I do listen to people a little in these matters. I watch them a lot. And what they do about their house cancels out what they say about their house every time.

You tell me that absolute neatness is paramount. Then I see you camping out in one little corner of your house in a midden of messy but prized possessions.

You tell me you want to luxuriate in a whirlpool while reading poetry with candles next to an open window. Then I see you showering in a hurry in a room with all the shades drawn. The spiders like your jacuzzi, so it's not going to waste, exactly.

You tell me that you like your television over the mantel in the living room. I see you turning one room after another into a "den", then eventually building additional rooms, trying to make a comfortable place to look at a screen. I call your living room the "Furniture Mausoleum" when you're not around. Sorry.

You tell me how much money and effort you've spent to make your home perfect. Then I watch you leave it, gladly, on any provocation. You can't wait to escape your homemade Colditz.

You've explained to me in some detail that under no circumstances should you be expected to pay any attention to the maintenance of your house. If a material can deteriorate in any way, and so require the touch of a hand, it's verboten. So you flee your vinyl house for a vacation in Tuscany and wish your house had soul like the one with grime from the 17th century still visible in its stucco.

You spent $35,000 on windows, and then boarded them up with blinds and drapes because they don't look at anything.

No stranger can ever find anything in your kitchen without asking, or find a bathroom.

The sun doesn't shine in your windows, except in your eye when you're trying to sleep.

It's impossible for guests to sleep comfortably at your house, though it covers 3500 square feet and is two stories high.

You can't prepare actual meals from raw materials in your kitchen.

You feel isolated but have no privacy.

You exit and enter your house every day by bumping into a trash can in an unlit warehouse for your car. Your dog wouldn't.

There are birds in your yard and you've never seen them.

You tell me all the live-long day you adore your house, but when your mortgage is ten cents more than your Zillow estimate you mail the keys back to the bank.
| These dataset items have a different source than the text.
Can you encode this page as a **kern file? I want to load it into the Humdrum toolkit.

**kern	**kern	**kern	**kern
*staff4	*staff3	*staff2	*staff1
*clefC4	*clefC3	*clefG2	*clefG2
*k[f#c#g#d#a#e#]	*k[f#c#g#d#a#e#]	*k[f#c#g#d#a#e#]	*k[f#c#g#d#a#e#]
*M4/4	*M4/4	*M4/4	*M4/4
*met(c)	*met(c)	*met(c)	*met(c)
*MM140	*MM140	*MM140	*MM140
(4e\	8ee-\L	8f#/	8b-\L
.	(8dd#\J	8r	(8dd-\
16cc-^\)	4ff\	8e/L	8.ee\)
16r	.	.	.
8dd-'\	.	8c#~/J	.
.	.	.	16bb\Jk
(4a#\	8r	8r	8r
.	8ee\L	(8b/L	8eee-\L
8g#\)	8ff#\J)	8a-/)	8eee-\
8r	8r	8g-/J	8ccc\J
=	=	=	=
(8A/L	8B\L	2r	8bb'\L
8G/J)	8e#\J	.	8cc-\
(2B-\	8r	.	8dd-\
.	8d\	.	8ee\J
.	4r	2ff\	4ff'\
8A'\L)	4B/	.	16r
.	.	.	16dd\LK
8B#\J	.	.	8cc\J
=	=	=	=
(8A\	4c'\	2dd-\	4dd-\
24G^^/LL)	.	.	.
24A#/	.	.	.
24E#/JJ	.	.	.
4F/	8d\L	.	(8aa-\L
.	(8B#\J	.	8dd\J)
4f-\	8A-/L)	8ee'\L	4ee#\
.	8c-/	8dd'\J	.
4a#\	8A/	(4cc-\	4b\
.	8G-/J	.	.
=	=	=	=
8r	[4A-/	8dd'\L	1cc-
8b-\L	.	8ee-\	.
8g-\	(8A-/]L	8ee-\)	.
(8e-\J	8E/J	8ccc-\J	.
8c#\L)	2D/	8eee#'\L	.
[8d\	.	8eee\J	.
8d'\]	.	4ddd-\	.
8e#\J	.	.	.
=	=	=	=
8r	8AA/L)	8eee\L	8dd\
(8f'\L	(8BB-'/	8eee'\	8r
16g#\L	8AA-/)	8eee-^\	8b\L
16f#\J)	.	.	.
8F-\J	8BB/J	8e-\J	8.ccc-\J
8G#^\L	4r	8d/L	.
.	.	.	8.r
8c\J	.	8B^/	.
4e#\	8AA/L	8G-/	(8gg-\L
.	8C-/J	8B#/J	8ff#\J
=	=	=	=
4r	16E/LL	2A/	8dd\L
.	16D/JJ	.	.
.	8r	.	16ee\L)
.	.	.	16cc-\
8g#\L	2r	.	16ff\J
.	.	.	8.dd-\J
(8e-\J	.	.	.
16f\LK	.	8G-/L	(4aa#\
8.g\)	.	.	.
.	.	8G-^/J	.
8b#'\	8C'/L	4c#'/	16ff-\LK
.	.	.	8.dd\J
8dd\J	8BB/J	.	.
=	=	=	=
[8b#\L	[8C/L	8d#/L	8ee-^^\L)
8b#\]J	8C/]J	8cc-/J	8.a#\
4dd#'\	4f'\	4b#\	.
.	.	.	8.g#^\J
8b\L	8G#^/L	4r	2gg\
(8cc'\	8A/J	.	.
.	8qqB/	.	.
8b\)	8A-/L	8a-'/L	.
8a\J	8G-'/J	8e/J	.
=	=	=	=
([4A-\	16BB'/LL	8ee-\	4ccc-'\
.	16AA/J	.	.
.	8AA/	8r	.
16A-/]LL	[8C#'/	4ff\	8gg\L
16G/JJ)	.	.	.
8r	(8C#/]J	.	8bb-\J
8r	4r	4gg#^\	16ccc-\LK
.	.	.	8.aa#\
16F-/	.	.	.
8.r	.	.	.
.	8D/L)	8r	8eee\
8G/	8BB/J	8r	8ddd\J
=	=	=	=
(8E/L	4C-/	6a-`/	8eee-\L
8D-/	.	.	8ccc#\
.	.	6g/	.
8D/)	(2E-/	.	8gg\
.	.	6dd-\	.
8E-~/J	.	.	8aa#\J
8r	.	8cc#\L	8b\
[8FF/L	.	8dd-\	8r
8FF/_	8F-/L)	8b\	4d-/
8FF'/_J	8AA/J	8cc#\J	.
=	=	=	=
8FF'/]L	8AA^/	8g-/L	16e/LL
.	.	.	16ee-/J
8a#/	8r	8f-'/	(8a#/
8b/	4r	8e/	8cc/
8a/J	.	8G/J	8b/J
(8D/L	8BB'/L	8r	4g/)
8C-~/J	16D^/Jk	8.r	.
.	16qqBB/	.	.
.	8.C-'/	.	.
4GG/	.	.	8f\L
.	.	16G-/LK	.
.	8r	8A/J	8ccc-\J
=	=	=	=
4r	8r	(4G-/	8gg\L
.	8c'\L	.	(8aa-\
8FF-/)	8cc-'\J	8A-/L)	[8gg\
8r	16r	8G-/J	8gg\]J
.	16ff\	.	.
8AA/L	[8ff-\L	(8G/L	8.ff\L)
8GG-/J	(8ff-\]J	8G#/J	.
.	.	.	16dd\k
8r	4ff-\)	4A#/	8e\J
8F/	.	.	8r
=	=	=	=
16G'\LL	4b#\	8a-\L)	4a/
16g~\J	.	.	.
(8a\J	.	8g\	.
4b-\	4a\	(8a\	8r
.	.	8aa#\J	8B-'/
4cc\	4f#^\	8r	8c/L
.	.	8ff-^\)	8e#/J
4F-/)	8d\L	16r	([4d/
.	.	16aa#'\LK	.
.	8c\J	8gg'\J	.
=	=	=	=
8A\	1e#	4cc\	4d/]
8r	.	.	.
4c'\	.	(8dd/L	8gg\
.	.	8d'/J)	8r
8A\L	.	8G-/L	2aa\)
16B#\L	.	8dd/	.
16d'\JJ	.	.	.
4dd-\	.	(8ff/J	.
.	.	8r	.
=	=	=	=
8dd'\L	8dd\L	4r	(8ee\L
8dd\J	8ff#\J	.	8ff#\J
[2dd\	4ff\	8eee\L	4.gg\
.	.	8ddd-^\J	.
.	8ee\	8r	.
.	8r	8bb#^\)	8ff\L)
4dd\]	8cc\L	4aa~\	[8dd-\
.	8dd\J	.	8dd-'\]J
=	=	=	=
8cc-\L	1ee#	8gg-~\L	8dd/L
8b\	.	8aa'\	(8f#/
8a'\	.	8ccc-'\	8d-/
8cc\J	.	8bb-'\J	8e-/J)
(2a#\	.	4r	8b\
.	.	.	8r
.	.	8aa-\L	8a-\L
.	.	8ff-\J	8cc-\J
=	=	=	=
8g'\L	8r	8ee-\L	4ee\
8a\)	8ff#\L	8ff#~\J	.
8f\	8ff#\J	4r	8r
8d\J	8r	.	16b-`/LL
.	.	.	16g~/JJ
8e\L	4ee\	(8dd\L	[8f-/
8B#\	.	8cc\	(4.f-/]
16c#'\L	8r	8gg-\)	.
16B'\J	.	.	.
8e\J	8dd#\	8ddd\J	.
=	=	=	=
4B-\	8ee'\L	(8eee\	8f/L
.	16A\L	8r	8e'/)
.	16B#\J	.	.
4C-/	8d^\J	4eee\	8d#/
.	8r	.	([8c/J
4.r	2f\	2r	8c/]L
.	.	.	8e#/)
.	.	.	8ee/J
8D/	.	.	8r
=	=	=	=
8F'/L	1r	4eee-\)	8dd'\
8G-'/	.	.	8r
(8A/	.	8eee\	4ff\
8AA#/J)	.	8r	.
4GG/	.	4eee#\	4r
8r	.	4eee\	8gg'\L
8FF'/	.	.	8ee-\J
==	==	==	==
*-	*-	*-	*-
It may just be that my idea of what a house should be is dead. I have to respect other people's opinions, after all, especially about their own affairs. I might tell people they shouldn't do things, but I'm not interesting in telling people they can't do things. I mostly try to dwell on the positive in these matters, but if my opinions about housing were unleashed, I'd make Gordon Ramsey look circumspect in comparison. In a way, my cottage furniture business is a rearguard attack in this regard. I'm trying to save the entire stock of housing in America one end table at a time. Big job. It would be unwise to bet on me. But it's always unwise to bet against me, too. I sense that many are dissatisfied with their abodes now but are confused about the genesis of the feeling.

I've watched the "Let's Wander the Earth with a Floozy Realtor and Choose Between Three Tawdry Split-Level Houses" show with my wife, and my advice to all the prospective homebuyers is the same. I yell at the screen: nuke all of them from orbit, and maybe you can make something pleasant out of the hole.